Jonathan Watts is Asia environment correspondent for the UK Guardian. His book, When a Billion Chinese Jump, contains a wealth of scholarly detail: in some ways, it is a landmark work. There is much to learn here – but a whole lot more to detest.
I pity Watts. He and his family live in China, but over nearly 500 pages he recites an almost unremitting litany of disgust, despair and contempt. He has witnessed ‘environmental tragedies, consumer excess and inspiring dedication’, but it is the first two of these that dominate his narrative, and it is the environment which, he says, has become his obsession. As he concedes, his book is a travelogue in which locations and topics are determined purely by his own experience. His experience is considerable, but he should know that impressionism is no substitute for insight.
Watts can certainly turn a phrase. He deals with what he calls the consequences of 200 years of industrialisation and urbanisation ‘in close up, playing at fast-forward on a continent-wide screen’. On his first, too credulous visit to the Three Gorges Dam, the illuminated construction works looked, he says, ‘like the set of a Spielberg science-fiction epic’. The Zipingpu mega-dam on the Min, one of the Yangtse’s tributaries, ‘constipates the river to generate power’. And Beijing’s reckless approach to China’s rivers means that, between it, New Delhi and other South Asian capitals, ‘water tensions are unlikely to be doused any time soon’.
For Watts it is an outrage that Utopia in China is not about nature, but about people.

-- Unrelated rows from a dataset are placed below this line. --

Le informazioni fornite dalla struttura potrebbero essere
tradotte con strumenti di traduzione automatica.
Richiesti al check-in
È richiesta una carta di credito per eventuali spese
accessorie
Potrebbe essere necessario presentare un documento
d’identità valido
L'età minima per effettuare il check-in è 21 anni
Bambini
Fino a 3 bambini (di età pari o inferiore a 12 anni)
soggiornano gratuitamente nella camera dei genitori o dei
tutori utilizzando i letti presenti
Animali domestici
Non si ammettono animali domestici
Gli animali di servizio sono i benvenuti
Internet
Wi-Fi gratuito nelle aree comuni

If, around 122BC, Daoism had only triumphed against Confucianism and statist legalism, ‘China might have had an ancient model of sustainability and a deeper reverence for nature’. In the manner of environmentalism, Watts harbours a powerful sense of loss – of forests and fungi (Yunnan); grassland, the permafrost and the chiru gazelle (Tibet); the Yangtse dolphin, or baiji (Hubei); black bears, lions, black swans and tigers (Guizhou); and pandas (Sichuan).

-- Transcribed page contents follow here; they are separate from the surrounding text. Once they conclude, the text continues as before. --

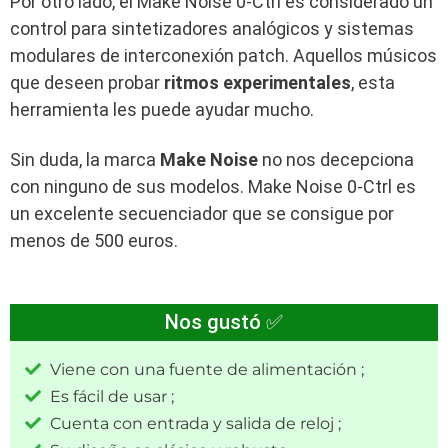
Por otro lado, el Make Noise 0-Ctrl es considerado un
control para sintetizadores analógicos y sistemas
modulares de interconexión patch. Aquellos músicos
que deseen probar
ritmos experimentales
, esta
herramienta les puede ayudar mucho.
Sin duda, la marca
Make Noise
no nos decepciona
con ninguno de sus modelos. Make Noise 0-Ctrl es
un excelente secuenciador que se consigue por
menos de 500 euros.
Nos gustó ✅
Viene con una fuente de alimentación ;
Es fácil de usar ;
Cuenta con entrada y salida de reloj ;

Now, take the demise of the baiji. After 20million years, this loss is indeed a great pity. But for Watts, it poses a deep question: ‘How could we assume our species was developing and becoming more civilised when an animal once worshipped has been wiped out by neglect, greed and human filth?’ Well, greed and ‘selfish desires’ appear early in When A Billion Chinese Jump (pages 16 and 61) as drivers of key developments in Chinese society, and filth is the story in provinces as varied as Guangdong, Jiangsu and Zhejiang, Chongqing, Henan, Shaanxi and Shanxi (in Chongqing, Watts measures ‘Gross Domestic Pollution’).